TEXT EXCERPT section start

Ogg Theora Cook Book

Hosting on your own site

Like images or HTML pages you can put your Theora videos on your own webserver. 

Mime Types

For videos to work they have to be served with the right mime type.

A mime type is the name given to a way of identifying different file types delivered over the Internet. This information is usually delivered with the data. The extra information identifying what kind of information is being delivered is usually not readable by humans, but is interpreted by software so that the right kind of data is delivered and processed by the right kind of software. The information is sent in the header of the transported data.

A header is a small amount of meta data sent by one software to another which describes the kind of information being transported. Typical header information includes the length, destination, mime type etc.

Mime types have two parts - the type and subtype (although the two together is just referred to simply as a 'type'). The type is written in the form type/subtype. There are only four categories of type - audio, video, text, and application. There are innumerable subtypes.

The right mime type for Theora video is 'video/ogg'.

A current server should send the right information.  If your server does not send the right headers, you have to change the configuration of your webserver. However, you should first consider if you know enough about configuring web services. If you are not feeling confident about this then perhaps enlist the support of a friendly techie. Assuming you are using the Apache webserver (the most popular webserver on the web), and you feel confident to change the server configuration, there are two ways you can do this :

  1. you can add two lines to your Apache webserver configuration
  2. you might be able to provide the extra settings by placing a .htaccess file in your video folder

For the first strategy you need access to your web server configuration file (httpd.conf). In this case all files being delivered by your webserver will send the correct information. This is the best solution. However if you do not have access to your webserver configuration files (for example, if you are using a shared hosting service) then you may wish to try the second strategy. The second strategy will only effect the video being served from the same folder that you put the .htaccess file.

TEXT EXCERPT section end
GIVEN DATA section start

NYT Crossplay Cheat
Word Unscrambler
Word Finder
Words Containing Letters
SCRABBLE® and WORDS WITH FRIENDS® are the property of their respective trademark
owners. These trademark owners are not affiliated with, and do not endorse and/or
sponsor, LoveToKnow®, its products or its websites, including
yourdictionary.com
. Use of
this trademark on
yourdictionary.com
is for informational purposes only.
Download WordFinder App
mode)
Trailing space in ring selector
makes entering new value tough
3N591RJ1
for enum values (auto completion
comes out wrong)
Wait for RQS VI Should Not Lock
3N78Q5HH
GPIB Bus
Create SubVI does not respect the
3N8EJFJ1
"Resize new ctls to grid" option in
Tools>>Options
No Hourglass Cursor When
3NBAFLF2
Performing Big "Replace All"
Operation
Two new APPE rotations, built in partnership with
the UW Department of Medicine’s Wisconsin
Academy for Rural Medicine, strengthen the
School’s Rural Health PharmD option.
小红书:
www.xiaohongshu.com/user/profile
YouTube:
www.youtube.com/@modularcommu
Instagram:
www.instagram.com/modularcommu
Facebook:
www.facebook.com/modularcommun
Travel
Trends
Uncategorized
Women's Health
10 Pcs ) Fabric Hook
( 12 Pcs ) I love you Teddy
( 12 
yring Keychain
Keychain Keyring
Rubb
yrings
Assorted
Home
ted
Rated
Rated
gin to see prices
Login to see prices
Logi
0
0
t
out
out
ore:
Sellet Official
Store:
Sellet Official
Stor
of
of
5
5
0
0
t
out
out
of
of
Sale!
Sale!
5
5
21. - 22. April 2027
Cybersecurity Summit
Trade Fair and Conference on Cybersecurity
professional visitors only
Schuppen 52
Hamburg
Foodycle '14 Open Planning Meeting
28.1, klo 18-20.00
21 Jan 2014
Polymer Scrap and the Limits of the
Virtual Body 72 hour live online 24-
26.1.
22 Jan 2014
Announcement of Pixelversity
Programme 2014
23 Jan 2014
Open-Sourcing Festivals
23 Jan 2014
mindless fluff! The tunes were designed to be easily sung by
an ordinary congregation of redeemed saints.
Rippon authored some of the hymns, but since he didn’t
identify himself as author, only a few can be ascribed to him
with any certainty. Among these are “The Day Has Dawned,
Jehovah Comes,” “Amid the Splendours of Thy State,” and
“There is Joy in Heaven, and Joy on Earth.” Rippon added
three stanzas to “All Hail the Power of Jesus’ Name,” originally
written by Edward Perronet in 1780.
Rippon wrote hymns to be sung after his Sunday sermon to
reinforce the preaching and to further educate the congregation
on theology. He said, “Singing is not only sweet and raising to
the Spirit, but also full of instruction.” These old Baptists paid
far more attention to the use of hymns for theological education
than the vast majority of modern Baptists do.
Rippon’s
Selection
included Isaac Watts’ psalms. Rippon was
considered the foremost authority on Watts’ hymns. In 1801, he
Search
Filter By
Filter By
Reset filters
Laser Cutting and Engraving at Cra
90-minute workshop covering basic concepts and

GIVEN DATA section end

◆ BRIEF
Quote the Ogg Theora hosting text word for word, starting at the words "For the first" and ending after "the .htaccess file.".

◆ ANSWER BELOW
For the first strategy you need access to your web server configuration file (httpd.conf). In this case all files being delivered by your webserver will send the correct information. This is the best solution. However if you do not have access to your webserver configuration files (for example, if you are using a shared hosting service) then you may wish to try the second strategy. The second strategy will only effect the video being served from the same folder that you put the .htaccess file.